The second distinction relates to taxonomies, and the increase in their development and use. I’ve seen a dramatic increase in job postings for “taxonomists” and have managed several projects for enterprises over the years to build these controlled lists of terms for categorizing content. What is noteworthy about recent job opportunities is that most seem to be for customer facing Web sites. Historically, organizations with substantial internal content (e.g. research reports, patents, laboratory findings, business documents) hired professionals to categorize materials for a narrowly defined audience of specialists. The terminology was often highly unique, could number in the hundreds or thousands of terms, even for a relatively small enterprise. This is no longer a common practice.

Slow financial growth in enterprise search markets is no surprise. Like many tools designed and marketed for departments not directly tied to revenue generation, search goes begging for solid vertical markets. Search’s companion technologies are also struggling to find a lucrative toehold for use within the organization. Content management systems integrated with rich and efficient taxonomy building and maintenance functions are hard to find.
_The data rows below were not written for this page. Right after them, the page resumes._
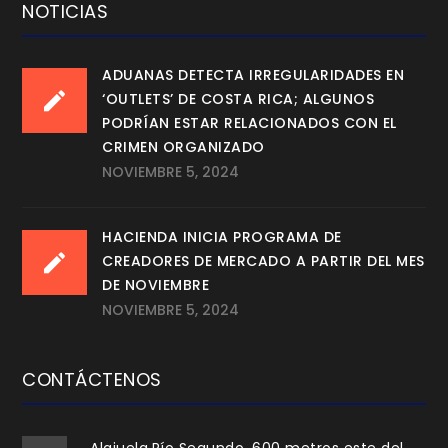
NOTICIAS
ADUANAS DETECTA IRREGULARIDADES EN
‘OUTLETS’ DE COSTA RICA; ALGUNOS
PODRÍAN ESTAR RELACIONADOS CON EL
CRIMEN ORGANIZADO
NOVIEMBRE 5, 2024
HACIENDA INICIA PROGRAMA DE
CREADORES DE MERCADO A PARTIR DEL MES
DE NOVIEMBRE
NOVIEMBRE 5, 2024
CONTÁCTENOS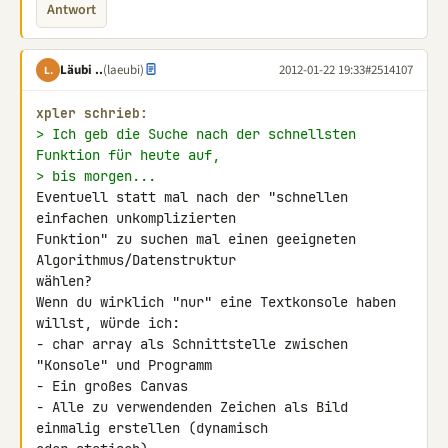
Antwort
Läubi ..
(laeubi)
2012-01-22 19:33
#2514107
L.
xpler schrieb:
> Ich geb die Suche nach der schnellsten 
Funktion für heute auf,
> bis morgen...
Eventuell statt mal nach der "schnellen 
einfachen unkomplizierten 

Funktion" zu suchen mal einen geeigneten 
Algorithmus/Datenstruktur 

wählen?

Wenn du wirklich "nur" eine Textkonsole haben 
willst, würde ich:

- char array als Schnittstelle zwischen 
"Konsole" und Programm

- Ein großes Canvas

- Alle zu verwendenden Zeichen als Bild 
einmalig erstellen (dynamisch 
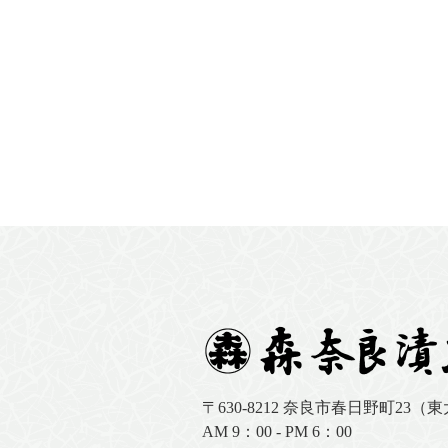
〒630-8212
奈良市春日野町23（
AM 9：00 - PM 6：00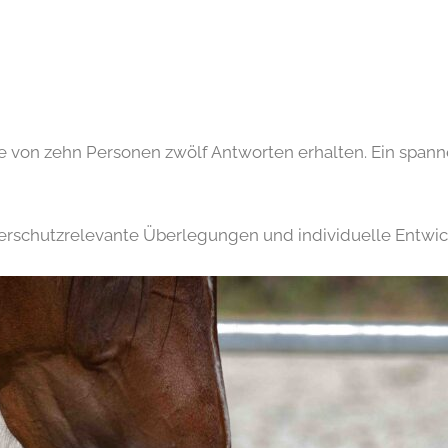
 von zehn Personen zwölf Antworten erhalten. Ein spanne
ierschutzrelevante Überlegungen und individuelle Entwic
Versuch diesen zu finden und zu Beschreiten… mit etwa
das erste Mal ins
Roundpen
mitnehme.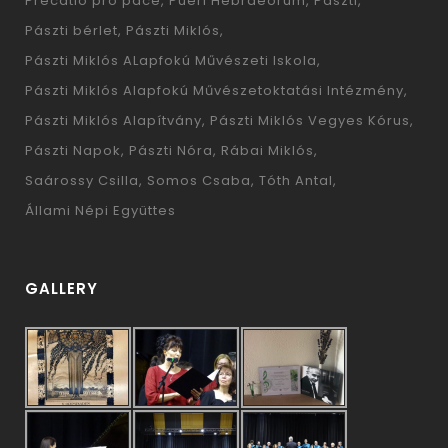
Precatio pro pace
Pueri Hebraeorum
Pászti
Pászti bérlet
Pászti Miklós
Pászti Miklós ALapfokú Művészeti Iskola
Pászti Miklós Alapfokú Művészetoktatási Intézmény
Pászti Miklós Alapítvány
Pászti Miklós Vegyes Kórus
Pászti Napok
Pászti Nóra
Rábai Miklós
Saárossy Csilla
Somos Csaba
Tóth Antal
Állami Népi Együttes
GALLERY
I am confident that tools in CMS products for building and maintaining complex taxonomies will not improve until enterprises find a solid business reason to put professional human resources into doing content management, taxonomy development, search, and text analytics on their most important knowledge assets. This is a tough business proposition compared to the revenues being driven on the Internet. What businesses need to keep in mind is that without the ability to leverage their internal knowledge content assets better, smarter and faster, there won’t be innovative products in the pipeline to generate commerce. Losing track of your valuable intellectual resources is not a good long term strategy. Once you begin committing to solid content resource management strategies, enterprise technology products will improve to meet your needs.